---------- The records ----------

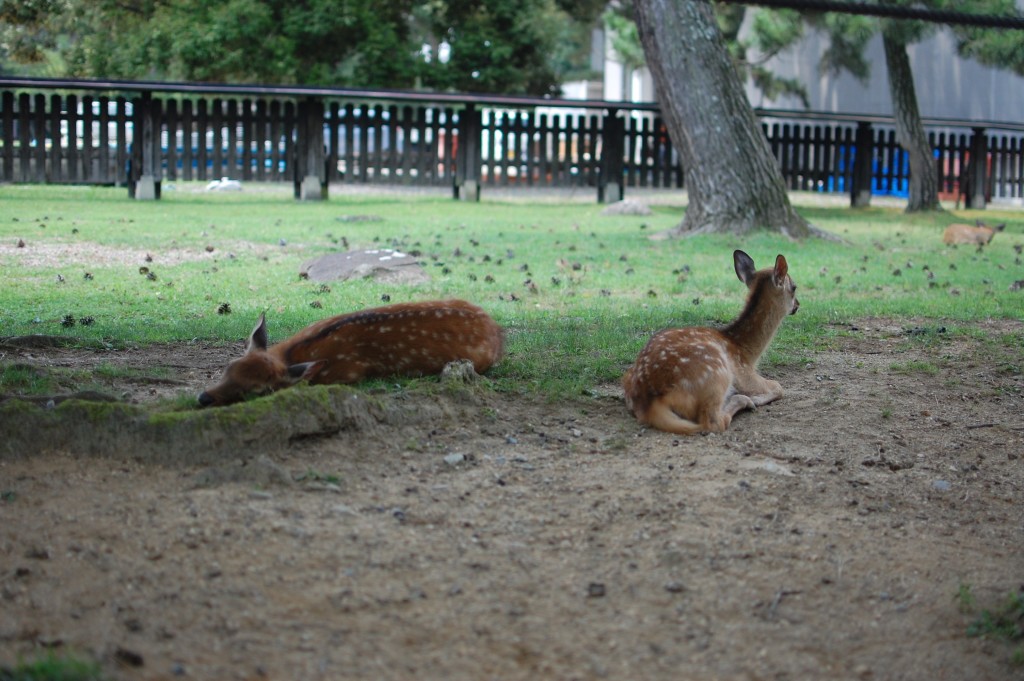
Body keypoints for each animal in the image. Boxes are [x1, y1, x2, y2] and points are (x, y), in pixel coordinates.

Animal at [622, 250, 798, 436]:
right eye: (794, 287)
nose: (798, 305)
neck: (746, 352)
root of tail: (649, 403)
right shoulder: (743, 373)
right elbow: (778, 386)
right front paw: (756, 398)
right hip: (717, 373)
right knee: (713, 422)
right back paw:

----------

Would you show all lines of the material above that contain the word "right"?

- Reply to the task:
right eye: (794, 287)
right shoulder: (743, 373)
right elbow: (778, 386)
right front paw: (756, 398)
right hip: (717, 373)
right knee: (713, 422)
right back paw:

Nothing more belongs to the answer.